Whole-genome Analyses of DS-1-like Human G2P[4] and G8P[4] Rotavirus Strains from Eastern, Western and Southern Africa.

Virus Genes. 2014 Oct 01; 49: 196-207.

External Citation


Group A rotaviruses (RVAs) with distinct G and P genotype combinations have been reported globally. We report the genome composition and possible origin of seven G8P[4] and five G2P[4] human RVA strains based on the genetic evolution of all 11 genome segments at the nucleotide level. Twelve RVA ELISA positive stool samples collected in the representative countries of Eastern, Southern and West Africa during the 2007-2012 surveillance seasons were subjected to sequencing using the Ion Torrent PGM and Illumina MiSeq platforms. A reference-based assembly was performed using CLC Bio's clc_ref_assemble_long program, and full-genome consensus sequences were obtained.
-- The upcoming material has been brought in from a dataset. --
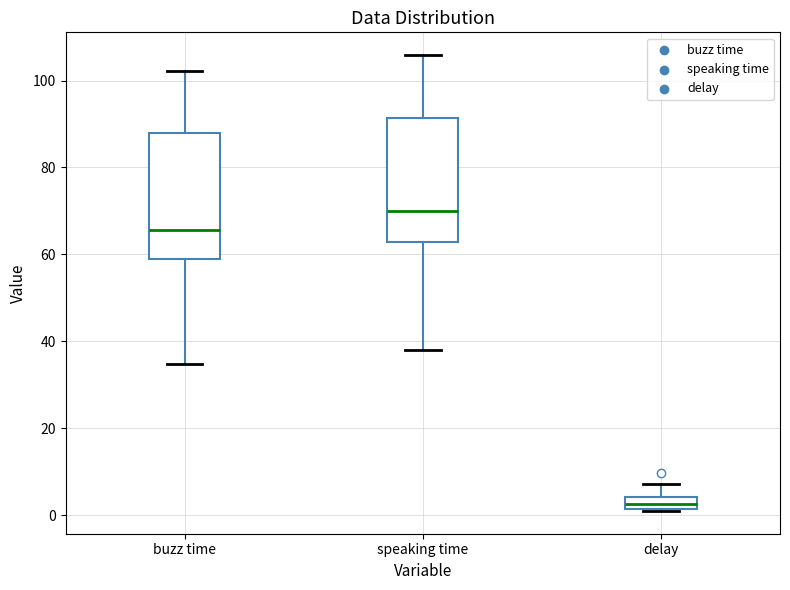

Which box has the lowest median line?

delay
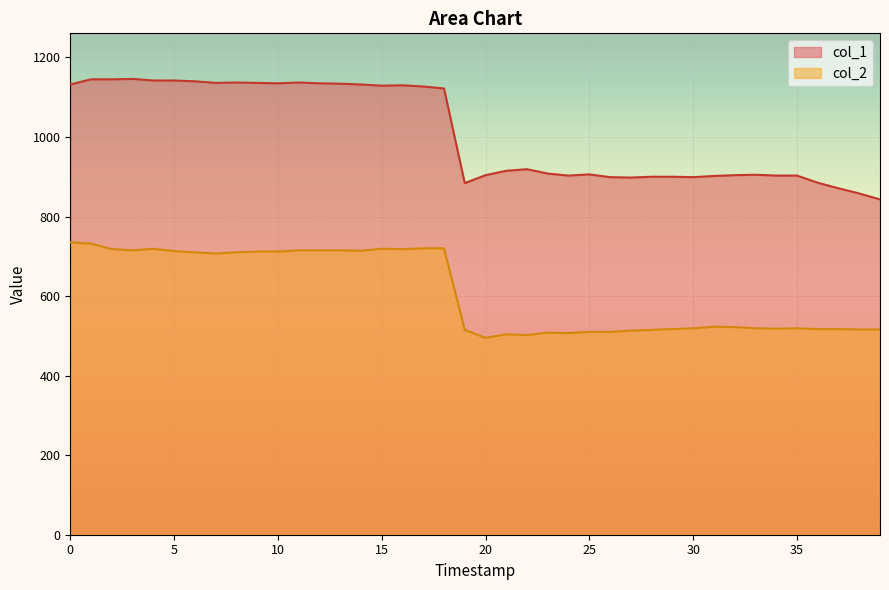

What is the greatest value displayed?

1146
With the exception of the neutralising antigen, VP7, all study strains exhibited the DS-1-like genome constellation (P[4]-I2-R2-C2-M2-A2-N2-T2-E2-H2) and clustered phylogenetically with reference strains having a DS-1-like genetic backbone. Comparison of the nucleotide and amino acid sequences with selected global cognate genome segments revealed nucleotide and amino acid sequence identities of 81.7-100 % and 90.6-100 %, respectively, with NSP4 gene segment showing the most diversity among the strains. Bayesian analyses of all gene sequences to estimate the time of divergence of the lineage indicated that divergence times ranged from 16 to 44 years, except for the NSP4 gene where the lineage seemed to arise in the more distant past at an estimated 203 years ago. However, the long-term effects of changes found within the NSP4 genome segment should be further explored, and thus we recommend continued whole-genome analyses from larger sample sets to determine the evolutionary mechanisms of the DS-1-like strains collected in Africa.